Le rapport relève toutefois des signaux positifs. La modernisation de plusieurs postes frontières, la digitalisation des procédures douanières et le renforcement des capacités institutionnelles commencent à produire des effets, en réduisant certains surcoûts et en fluidifiant le transit des marchandises. Des progrès encore graduels, mais porteurs d’espoir.

Au-delà des accords commerciaux, Afreximbank plaide pour des réponses structurelles : investissements massifs dans les infrastructures (routes transfrontalières, corridors ferroviaires, ports modernisés) et déploiement de solutions financières innovantes, notamment le Pan-African Payments and Settlement System (PAPSS), destiné à simplifier et accélérer les paiements transfrontaliers en monnaies locales.

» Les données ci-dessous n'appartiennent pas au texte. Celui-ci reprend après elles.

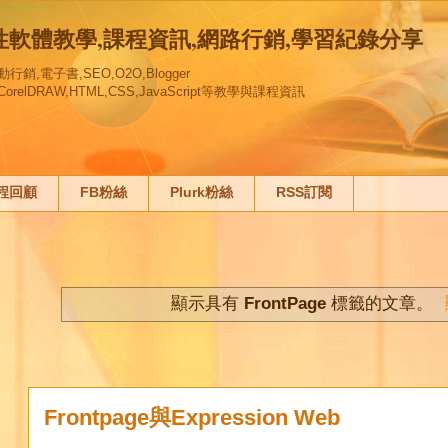
創性軟體教學,課程資訊,網路行銷,學習紀錄分享
,電子書,SEO,O2O,Blogger
gn,,CorelDRAW,HTML,CSS,JavaScript等教學與課程資訊
課程回顧
FB粉絲
Plurk粉絲
RSS訂閱
顯示具有
FrontPage
標籤的文章。
Frontpage與Expression Web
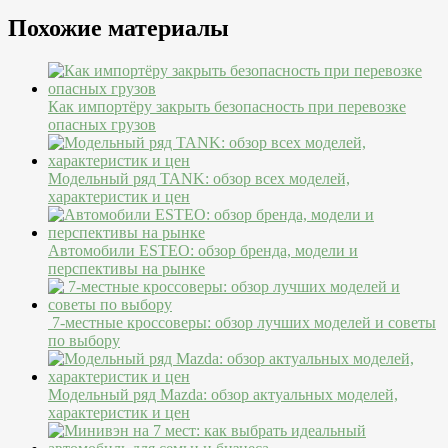
Похожие материалы
Как импортёру закрыть безопасность при перевозке
опасных грузов
Модельный ряд TANK: обзор всех моделей,
характеристик и цен
Автомобили ESTEO: обзор бренда, модели и
перспективы на рынке
7-местные кроссоверы: обзор лучших моделей и советы
по выбору
Модельный ряд Mazda: обзор актуальных моделей,
характеристик и цен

L’institution insiste également sur l’urgence d’accélérer la mise en œuvre effective de la Zone de libre-échange continentale africaine (ZLECAf). Bien que ratifiée par la majorité des États, son impact reste limité en l’absence d’une intégration opérationnelle complète, notamment en matière de suppression des barrières non tarifaires et d’harmonisation réglementaire.

En définitive, si la dynamique commerciale interne du continent s’affirme et que son potentiel industriel demeure considérable, la question logistique reste un verrou stratégique. Les coûts de transport élevés ne relèvent pas seulement d’un problème tarifaire : ils constituent un frein majeur à l’intégration économique et à l’industrialisation durable de l’Afrique.